La última vez que había subido esas escaleras fue para encontrarme una chiquilla mirándome con ojos grandes, de buche, tumbada en silencio, arrebujada en su cama. Salí con su padre a buscar al pediatra que no, que decía por teléfono que su rechazo a comer era un capricho de críos. Pero a esas horas de la tarde, en Tánger, no puedes elegir adónde ir, a menos que vadees a contracorriente la marea humana. Luego, en la consulta, fue imposible conseguir que el doctor se dignara a abandonar su clínica emparedada de diplomas. Al día siguiente, ya de vuelta yo en Rabat, recibí una llamada desde un móvil, en carretera, hacia una clínica en España.

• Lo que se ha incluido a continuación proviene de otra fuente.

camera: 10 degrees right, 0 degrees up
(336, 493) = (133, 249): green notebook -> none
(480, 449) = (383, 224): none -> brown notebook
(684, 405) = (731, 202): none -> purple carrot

Más de un año más tarde, cuando aquella niña es ya una criatura distinta, malherida tras luchar contra el ángel de la muerte, yo volvía a subir las mismas escaleras, esta vez sin los ladridos insolentes de Ron, gozque lanudo y temerario. Había terminado la reunión, y un nuevo propietario nos daba acogida antes de ir a cenar junto a la playa. No debería uno volver a casas que han cambiado de manos y cuerpos, si allí dejó alguna noche perderse las palabras. Salí a la terraza. Las gaviotas, impulsadas por el viento de la atardecida, protestaban sobre las azoteas. Me asomé al jardín del consulado francés por si, tal vez, como esperábamos en aquella época, su inquilina decidía salir vestida de luna. Nada. Violeta ya la bahía. Que no iba a cruzar esta noche. Volví dentro.

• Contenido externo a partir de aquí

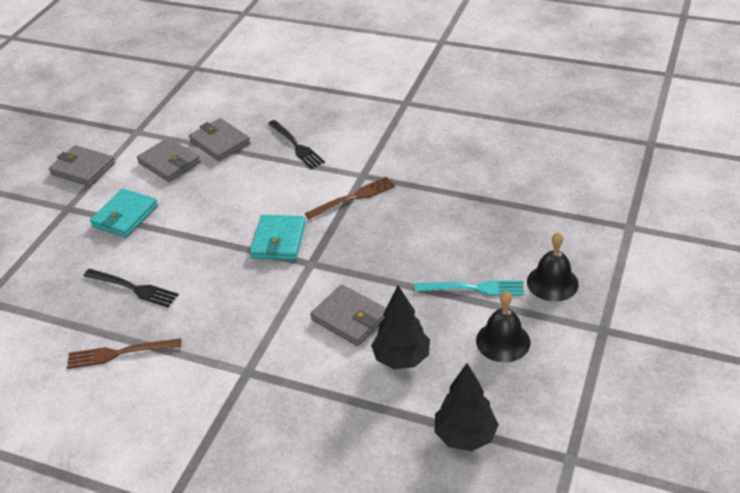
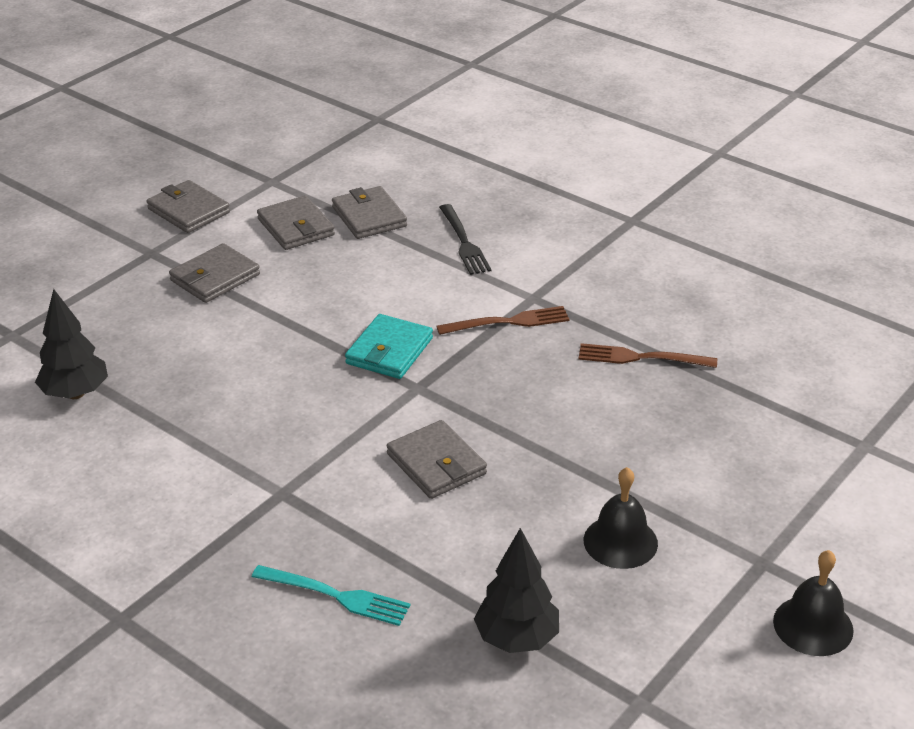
camera: 15 degrees right, 5 degrees down
(119, 353) = (140, 433): brown fork -> brown fork (640, 358)
(125, 216) = (215, 277): turquoise wallet -> grey wallet
(134, 288) = (189, 364): black fork -> none
(401, 358) = (479, 528): black tree -> black tree (76, 393)
(474, 288) = (614, 469): turquoise fork -> turquoise fork (336, 596)
(552, 282) = (722, 488): black bell -> black bell (813, 625)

Arturo escribió un hermoso texto que he perdido titulado "Tánger en llamas". Apenas recuerdo lo que decía, pero sí que conseguía raspar mi memoria como un fósforo, y arrancaba de las colinas, del barullo del zoco chico, de la maleza de los patios, una suavidad lacerante y hambrienta que sigue distinguiendo a esta ciudad abandonada. Tierra de nadie entre dos continentes, entre un pasado tan cercanamente remoto y un futuro en el que nadie cree, "internacional" todavía, a pesar de toda su decadencia, aunque se hayan ido aquellos que buscaron aquí la penumbra entre las almas y los cuerpos. Entonces la ciudad me parecía menos vacía, y eficaz su retórica. Entonces disfrutaba en ella del lujo de la amistad: descuido y exceso consentidos.

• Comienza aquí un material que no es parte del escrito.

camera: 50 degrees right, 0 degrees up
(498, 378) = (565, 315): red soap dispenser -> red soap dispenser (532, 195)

Al día siguiente, 26, por la mañana, me levanto pronto. Recojo todo el papel de cartas que hay en mi habitación y en el carrito de las señoras de la limpieza, hojas que nunca voy a escribir ni enviar. Mis compañeros de viaje aún no han bajado. Atravieso el comedor del Minzah y salgo al aparcamiento de detrás. La bahía ciega ya los ojos. Me acojo a la sombra de una palmera y marco en el teléfono las coordenadas de una voz que, abriendo el tiempo, rompe mis intenciones y me sitúa, cálido y claro, en uno de esos lechos sin río de las montañas en junio. No se ve el agua, pero yo siento a mi alrededor su frescura de curueño y oigo su alegría transparente. Ójala que tengas un año gozoso.